Even the beverage industry agrees the push for a national container deposit scheme is building. Photo: Gabriele Charotte
AFTER 23 years of debate, anti-litter campaigners say Australia is the closest it has ever been to adopting a national container deposit scheme where a refundable 10¢ deposit is added to the cost of every drink bottle and can.
Despite its vehement opposition to such a scheme, even the beverage industry agrees the push for a national container deposit scheme is building before a crucial meeting of state and federal ministers in August.
”I do think CDS [container deposit scheme] proponents are strongly advocating out there,” said Jenny Pickles, the general manager of the Packaging Stewardship Forum in the Food and Grocery Council, which represents drink manufacturers.
Debate on the proposal has become increasingly acrimonious after the Northern Territory introduced container deposits in January, the West Australian government was reported to be considering a similar move and the Tasmanian Parliament last month gave unanimous in-principle support to a national scheme.
The NT Chief Minister, Paul Henderson, said the drink producers had pulled out all stops to try to prevent his government following South Australia, which set up a very popular container deposit scheme three decades ago.
”The big drink companies have continuously used heavy-handed tactics to try and fight the territory government implementing a scheme that will recycle millions of cans a year and put money into the hands of community and charity groups,” Mr Henderson told the Herald. ”They have run a heavy-handed campaign of lies and deceit, despite the majority of Territorians wanting a cash for containers scheme.”
Ms Pickles denied drink makers had lied, insisting they had simply ”pointed out to the territory government and the community they were going to face higher costs … we were telling them handling fees would add 10¢, they [the government] said we were lying, but the proof is in the pudding: we have seen beverages rise by as much as 20¢ a container and customers only get 10¢ back. We have been frank, trying to inform the community these costs were going to be passed onto them.”
The chairman of Clean Up Australia, Ian Kiernan, scoffed at this and attacked the drink manufacturers for their Northern Territory ”scare campaign”, which he said they were expanding in an attempt to head off the introduction of an Australia-wide scheme.

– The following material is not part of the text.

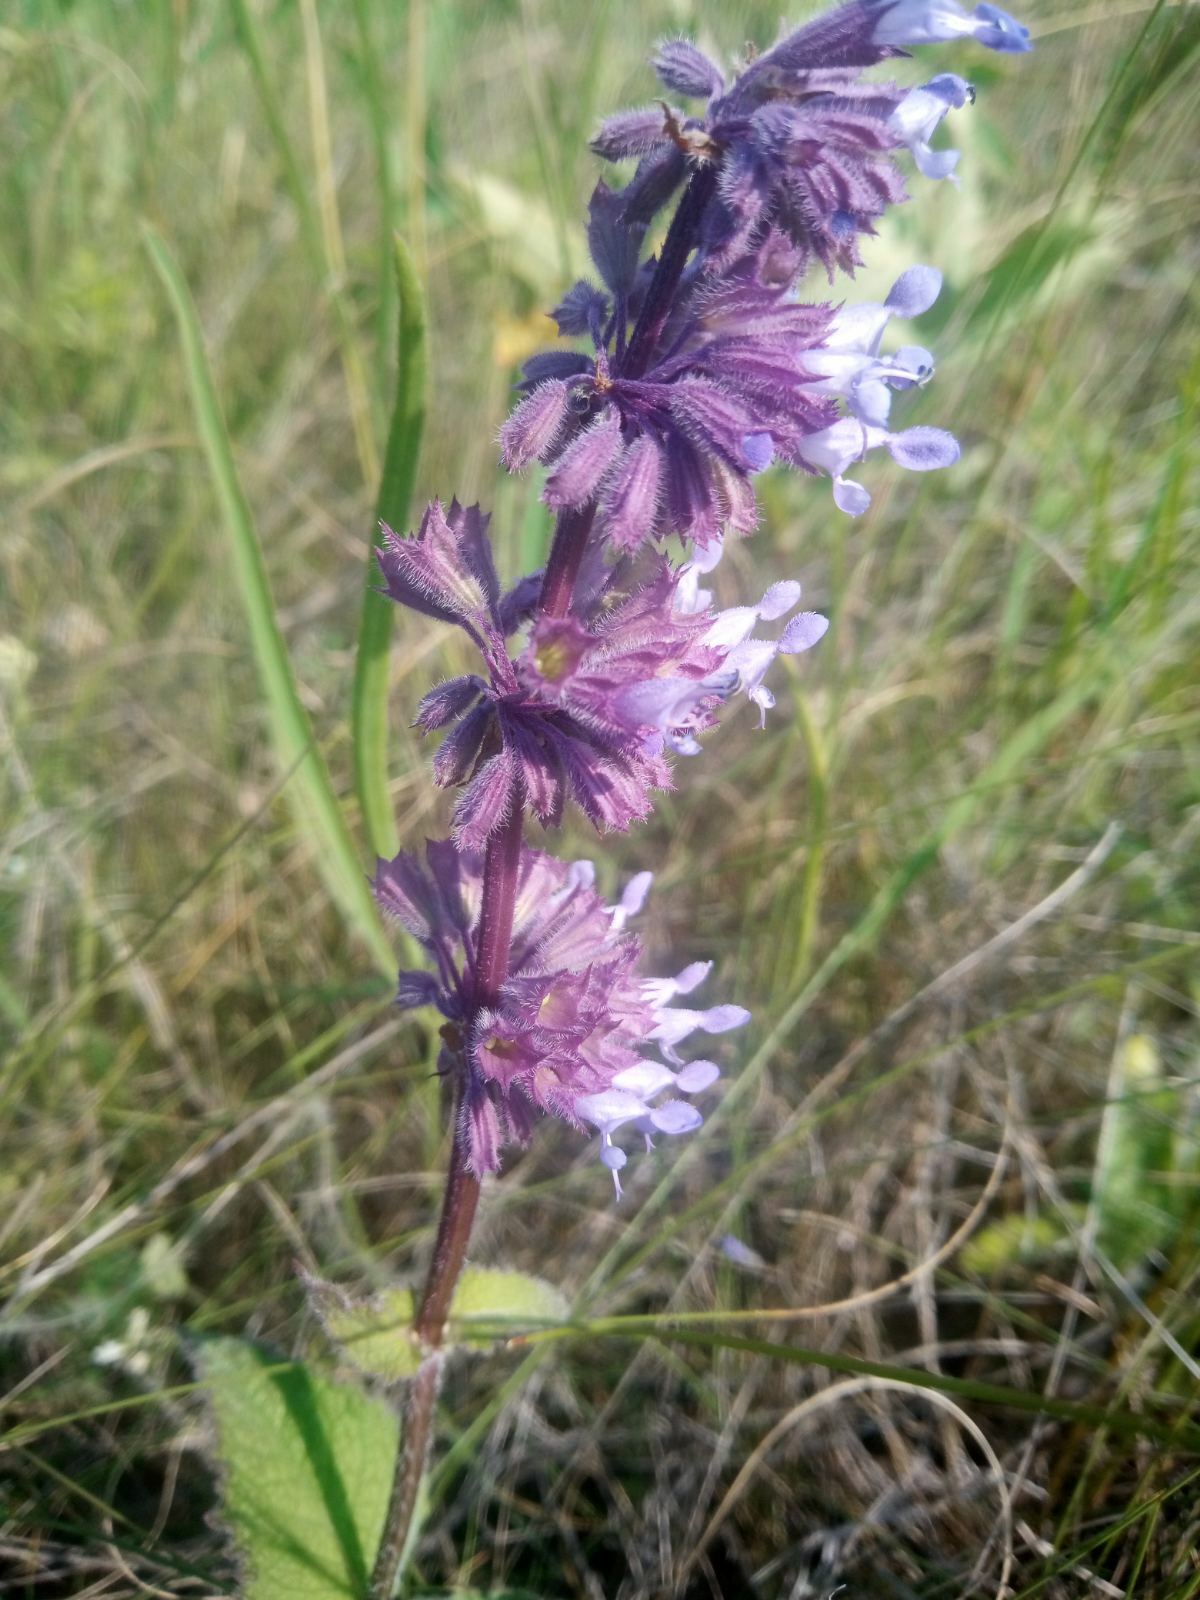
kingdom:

”They are playing the fear card but Australians are smart and getting smarter, they … want to make their own informed decisions,” he said. ”Without doubt we are the closest now we’ve ever been to a national scheme … we would be lucky to get it because of the financial power of the beverage industry.”
State and federal environment ministers will meet in August to consider seven options on how to reduce the amount of packaging waste that goes to landfill.
The Boomerang Alliance, a coalition of environment groups that includes the Local Government and Shires Association, is backing an option for deposits on all containers under three litres that people could return to 1900 collection points the alliance wants set up across the country.
The federal Environment Minister, Tony Burke, encouraged those backing this option earlier this year when he told a community group event: ”Container deposits is one of the options in front of us and certainly a CDS will work. There seems to be goodwill among the ministers.”
The beverage industry is determined to stop the spread of deposit schemes and wants backing for its ”National Bin Network” under which the big container manufacturers like Coca-Cola Amatil and Lion Nathan would share the cost of installing 30,000 recycling bins in public places such as shopping centres and sporting grounds where it is cost-effective to empty them.
These two options are considered to have most political support and the meeting of ministers will decide whether to subject one or both to exhaustive testing on their cost, impact on the economy and recycling rates in a process called a ”decision regulatory impact statement”.
Long-time CDS advocate Jeff Angel, of the Total Environment Centre, estimates the process may take two years but is confident a deposit scheme will prove the best option, and cheaper than beverage companies claim.
”I’m more hopeful than I’ve ever been but we are being very careful and are campaigning very hard,” he said.